Como exemplo de violência em contexto urbano, temos o Rio de Janeiro, onde o CICV, em parceria com a Cruz Vermelha Brasileira e outras instituições locais estatais e não estatais, realiza campanhas de promoção da saúde, presta apoio psicológico às pessoas traumatizadas pela violência e assiste as mães adolescentes e seus filhos nas comunidades carentes. Ao mesmo tempo, o CICV está tentando aum entar o respeito pela dignidade das pessoas por meio do diálogo com todos os envolvidos na violência.

     

  Em algumas áreas no mundo, tornou-se extremamente difícil para as organizações humanitárias trabalharem. Os profissionais de socorro são sequestrados ou são alvos deliberados. Ainda assim o senhor diz que o acesso do CICV às pessoas que precisam de ajuda melhorou. Como a organização consegue garantir que seus funcionários possam fazer seu trabalho?  

Nossa habilidade de trabalhar em áreas de conflito se baseia na construção da aceitação por parte de todos os envolvidos, em especial, dos portadores de armas. O CICV está determinado a dialogar com todas as partes. Também queremos demonstrar que nossas operações fazem uma verdadeira diferença para as pessoas. E temos de ser muito estritos e rigorosos para não tomar partido de ninguém. A neutralidade e a independência do CICV sempre foram sua marca registrada.

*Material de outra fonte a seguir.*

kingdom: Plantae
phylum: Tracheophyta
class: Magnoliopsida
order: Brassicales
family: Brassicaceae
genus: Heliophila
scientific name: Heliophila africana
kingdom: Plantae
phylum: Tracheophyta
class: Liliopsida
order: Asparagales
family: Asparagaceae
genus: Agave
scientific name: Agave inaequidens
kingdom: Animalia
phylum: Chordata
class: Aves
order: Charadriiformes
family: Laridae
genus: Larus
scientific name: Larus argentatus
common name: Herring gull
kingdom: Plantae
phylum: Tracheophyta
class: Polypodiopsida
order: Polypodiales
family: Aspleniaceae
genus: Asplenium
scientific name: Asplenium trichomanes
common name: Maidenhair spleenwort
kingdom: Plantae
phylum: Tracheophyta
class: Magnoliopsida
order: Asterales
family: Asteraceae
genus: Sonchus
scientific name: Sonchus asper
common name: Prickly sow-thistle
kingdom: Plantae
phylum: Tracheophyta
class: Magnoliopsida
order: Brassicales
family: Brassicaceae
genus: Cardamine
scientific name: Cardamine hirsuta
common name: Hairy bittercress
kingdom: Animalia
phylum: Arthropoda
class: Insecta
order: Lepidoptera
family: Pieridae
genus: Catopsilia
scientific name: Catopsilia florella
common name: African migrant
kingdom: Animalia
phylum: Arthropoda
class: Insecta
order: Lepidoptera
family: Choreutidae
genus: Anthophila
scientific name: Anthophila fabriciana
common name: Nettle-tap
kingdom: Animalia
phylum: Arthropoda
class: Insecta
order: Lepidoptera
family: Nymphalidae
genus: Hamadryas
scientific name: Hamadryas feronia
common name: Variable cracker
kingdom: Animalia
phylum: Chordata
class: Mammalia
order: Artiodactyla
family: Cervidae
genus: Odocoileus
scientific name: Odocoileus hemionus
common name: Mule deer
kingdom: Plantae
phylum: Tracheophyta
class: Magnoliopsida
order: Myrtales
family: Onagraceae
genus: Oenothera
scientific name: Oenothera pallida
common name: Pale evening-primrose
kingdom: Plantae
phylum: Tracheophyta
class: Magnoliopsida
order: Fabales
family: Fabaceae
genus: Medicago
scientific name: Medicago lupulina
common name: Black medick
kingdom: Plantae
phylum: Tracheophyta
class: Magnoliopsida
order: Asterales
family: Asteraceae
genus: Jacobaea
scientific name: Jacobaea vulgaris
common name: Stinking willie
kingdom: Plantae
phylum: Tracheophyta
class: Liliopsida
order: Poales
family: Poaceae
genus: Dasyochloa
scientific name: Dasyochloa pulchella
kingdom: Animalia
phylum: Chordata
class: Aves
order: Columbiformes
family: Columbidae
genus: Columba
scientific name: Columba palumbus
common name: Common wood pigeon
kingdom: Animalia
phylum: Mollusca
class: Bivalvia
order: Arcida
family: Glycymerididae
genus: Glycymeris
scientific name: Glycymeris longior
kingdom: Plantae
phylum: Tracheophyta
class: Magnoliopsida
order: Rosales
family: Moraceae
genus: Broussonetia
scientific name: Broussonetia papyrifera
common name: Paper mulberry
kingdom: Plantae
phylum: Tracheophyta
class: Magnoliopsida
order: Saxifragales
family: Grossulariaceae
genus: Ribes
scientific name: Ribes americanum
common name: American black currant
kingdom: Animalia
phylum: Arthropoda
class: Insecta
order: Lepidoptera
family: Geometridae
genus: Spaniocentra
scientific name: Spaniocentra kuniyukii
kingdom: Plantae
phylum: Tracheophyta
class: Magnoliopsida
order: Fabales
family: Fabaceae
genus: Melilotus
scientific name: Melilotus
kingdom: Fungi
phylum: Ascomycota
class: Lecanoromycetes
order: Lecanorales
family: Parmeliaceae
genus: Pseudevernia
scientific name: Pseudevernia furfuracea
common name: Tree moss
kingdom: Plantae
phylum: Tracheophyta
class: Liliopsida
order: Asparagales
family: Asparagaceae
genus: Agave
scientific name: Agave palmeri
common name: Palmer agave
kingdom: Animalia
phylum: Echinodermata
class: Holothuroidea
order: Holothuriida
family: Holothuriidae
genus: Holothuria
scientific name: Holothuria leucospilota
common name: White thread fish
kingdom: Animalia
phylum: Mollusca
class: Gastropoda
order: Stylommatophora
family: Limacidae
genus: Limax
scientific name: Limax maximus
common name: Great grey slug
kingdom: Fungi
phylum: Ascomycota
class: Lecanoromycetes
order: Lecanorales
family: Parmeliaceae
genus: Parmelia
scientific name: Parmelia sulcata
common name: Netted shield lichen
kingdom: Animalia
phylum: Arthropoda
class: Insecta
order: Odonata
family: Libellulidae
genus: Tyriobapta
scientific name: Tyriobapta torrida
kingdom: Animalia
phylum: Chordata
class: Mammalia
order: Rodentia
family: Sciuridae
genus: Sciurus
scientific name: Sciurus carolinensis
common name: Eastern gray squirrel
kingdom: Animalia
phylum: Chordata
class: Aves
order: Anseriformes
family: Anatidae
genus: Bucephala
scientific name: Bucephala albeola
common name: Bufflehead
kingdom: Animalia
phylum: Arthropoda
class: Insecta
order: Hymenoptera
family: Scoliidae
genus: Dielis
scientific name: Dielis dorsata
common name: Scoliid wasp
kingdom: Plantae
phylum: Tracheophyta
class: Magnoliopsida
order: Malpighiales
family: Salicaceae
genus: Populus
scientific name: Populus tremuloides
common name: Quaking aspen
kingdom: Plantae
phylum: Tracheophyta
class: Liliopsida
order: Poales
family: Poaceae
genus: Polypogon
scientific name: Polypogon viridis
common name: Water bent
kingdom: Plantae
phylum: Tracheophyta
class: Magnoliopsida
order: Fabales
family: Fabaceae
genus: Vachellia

Acreditamos que essa abordagem permitiu que tivéssemos acesso a muitas pessoas, o que, em outra situação, não aconteceria ao trabalhar em zonas de conflito muitas vezes polarizadas.

As parcerias com as Sociedades Nacionais da Cruz Vermelha e do Crescente Vermelho ou com as entidades locais são com frequência cruciais para nossas ações para chegar às pessoas que precisam de nossa ajuda, sobretudo em ambientes com segurança delicada. Na Somália ou no Iêmen, por exemplo, a cooperação com as respectivas Sociedades Nacionais do Crescente Vermelho nos permitiu proporcionar assistência médica e apoio aos meios de subsistência.

Conseguir progresso em um ambiente sensível, em última análise, depende de entender o contexto, mostrar curiosidade e criatividades na busca de soluções, evitar qualquer inclinação a julgar e dialogar de forma aberta – e crucial, quando necess ário – com as partes em conflito.